I think the Federal Conservative Government has started to believe its own propaganda that even in minority, it was elected to govern until fall 2009.
Clearly the sense of, and momentum for an election as early as this fall appear to be waining. The House of Commons resumes sitting this week following a one week break to mark the Victoria Day Holiday, but there are every indications that politicians are now focused on an altogether distant future timing.
There will the usual attacks, gnashing of teeth, bluster about this and that. In reality though, this spring, despite landing a flurry of jabs that shook the Conservatives the Liberals still seem unable to convince Canadians they can go the distance. This month polls show the Liberals at 34%, the Conservatives at 33%. Last month (April) they were even at 36% apiece. In other words, statistical dead-heats that would lead to more minority government were an election to be held soon.
Instead the Prime Minister, Mr. Harper, is stepping-out of the Commons on a series of international initiatives; some no doubt will suggest to counter the ill-effects of his hapless Minister of Foreign Affairs, Maxime Bernier. Mr. Harper this week is on a tour of Britain, France, Germany and Italy. His plan is to promote trade with the European Union and seek support for the government's environmental initiatives. To that end he'll be joined by the Environment Minister, John Baird.
The diminished fear of the Government's imminent defeat on a House motion, and perhaps facing the possibility they'll be in office until 2009, the Conservatives are seeking initiatives and issues to sustain their momentum. Mr. Harper will follow-up his European tour this week with a visit to the Middle-East next month, and a round of talks with G-8 Leaders at a summit in Japan in July. To wit: the extent of Conservative confidence against a snap-election while the PM is out of town.
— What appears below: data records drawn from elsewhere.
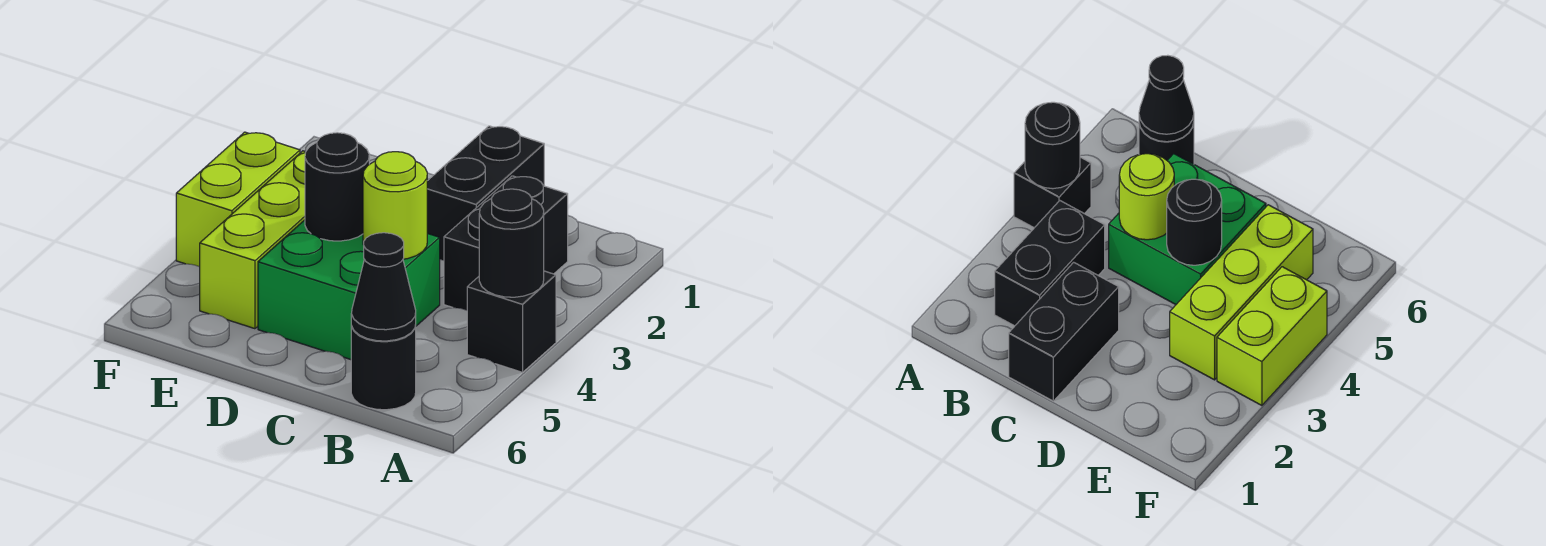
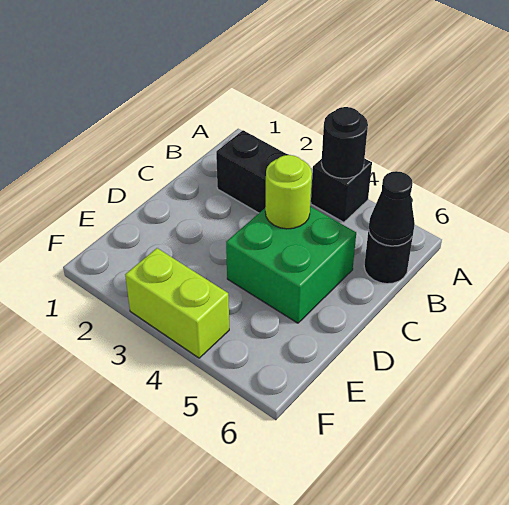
black 1x2 brick [427,126,544,260] -> none
black 1x1 round brick [305,133,369,241] -> none
lime 1x3 brick [200,151,306,329] -> none

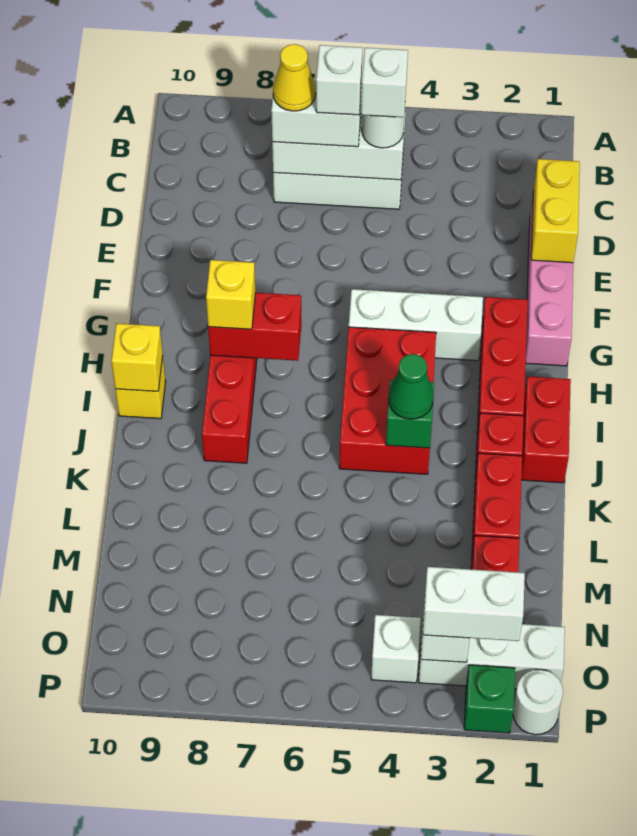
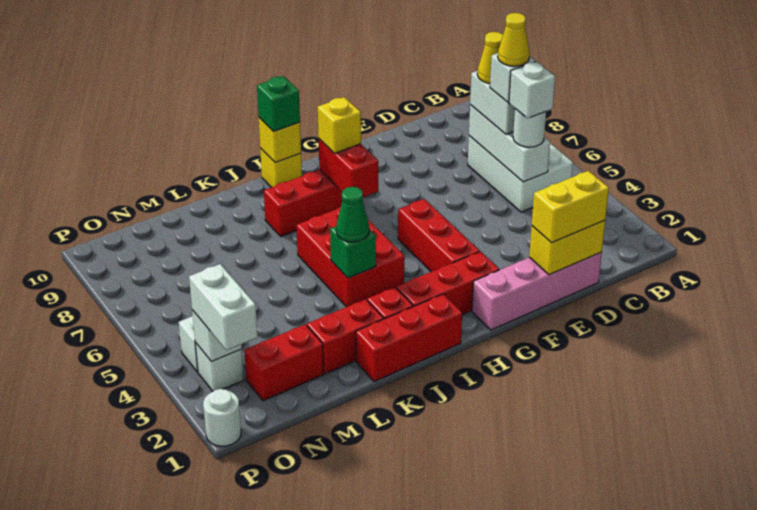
none -> yellow 1x1 cone [498,13,530,66]
none -> yellow 1x2 brick [532,171,609,243]
white 1x3 brick [349,289,483,361] -> red 1x3 brick [398,199,480,272]
red 2x3 brick [339,327,436,474] -> red 2x3 brick turned to [296,206,404,307]
red 1x2 brick [522,377,571,483] -> red 1x3 brick [356,294,462,382]
white 1x3 brick [419,623,565,689] -> white 1x1 brick [195,343,244,391]
green 1x1 brick [464,665,515,733] -> green 1x1 brick moved to [257,76,300,132]

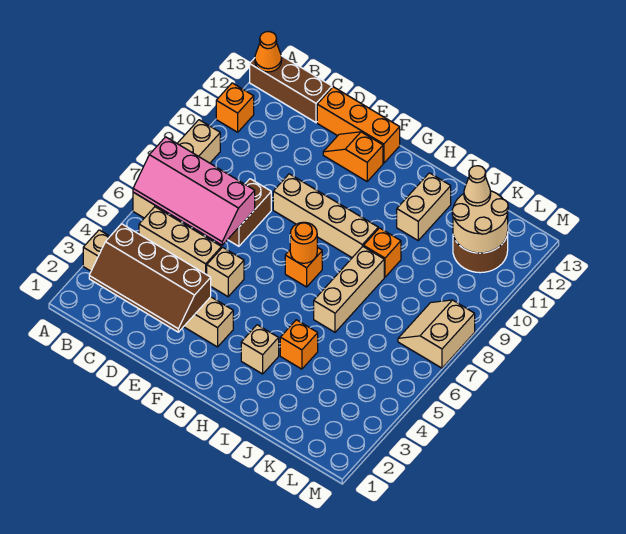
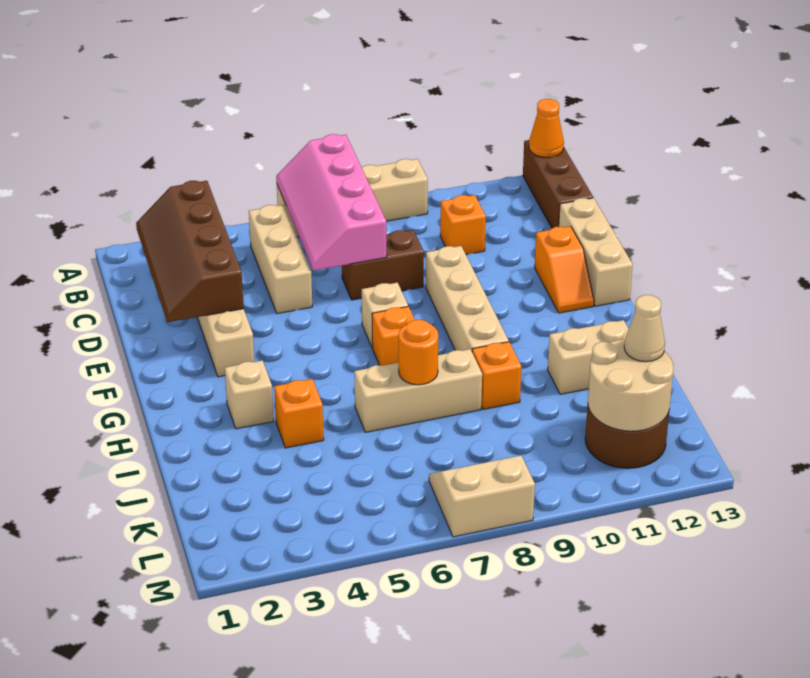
orange 1x1 brick [216,83,254,132] -> orange 1x1 brick moved to [440,195,486,255]
orange 1x3 brick [317,87,400,163] -> tan 1x3 brick [559,198,633,306]
tan 1x1 brick [207,247,244,297] -> tan 1x1 brick moved to [362,283,408,348]
orange 1x2 slope [323,132,383,181] -> orange 1x2 slope turned to [535,226,594,313]
orange 1x1 round brick [290,222,317,263] -> orange 1x1 round brick moved to [399,320,438,385]

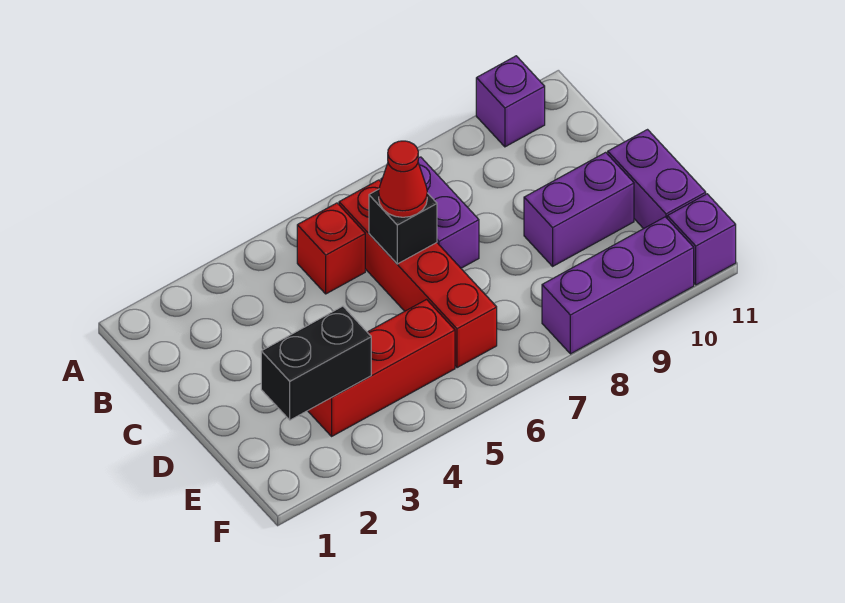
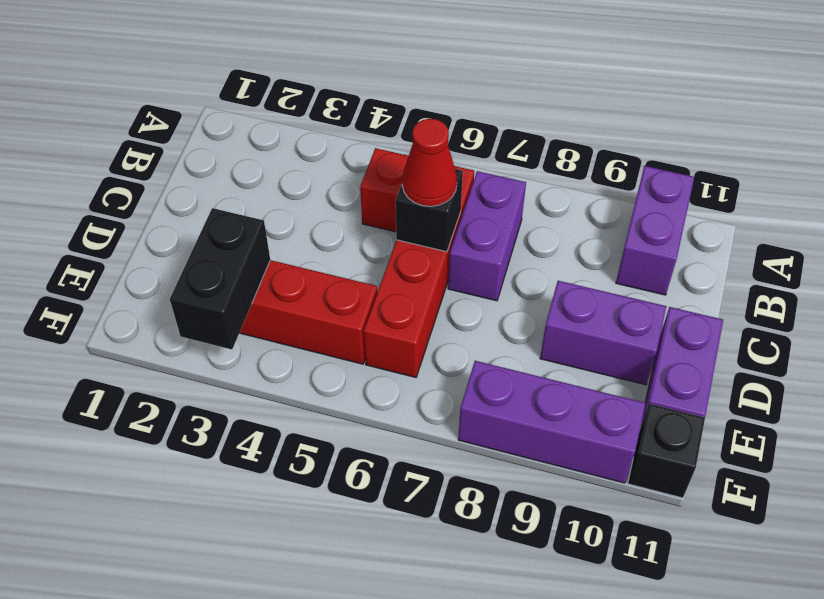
purple 1x1 brick [476,56,545,147] -> purple 1x2 brick [616,166,694,295]
black 1x2 brick [261,306,371,420] -> black 1x2 brick turned to [170,208,270,349]
purple 1x1 brick [667,194,736,285] -> black 1x1 brick [628,404,705,498]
In fact all three national leaders are planning extensive cross-Canada consultations and travels to just about every region over the summer months. All of the Party leaders may finally have caught-on that Canadians are getting tired with the negative politics of the past several months. By the fall party strategists on all sides hope to position the focus of supporters on a longer term vision. Some of this may be wishful thinking, but the generally unchanged public opinion poll results since the election of January 2006 seem to suggest that electors have quite simply turned-away from the constant bickering amongst politicians. And, it appears they would be grateful if someone...anyone, had a vision, short or long term, to offer Canadians.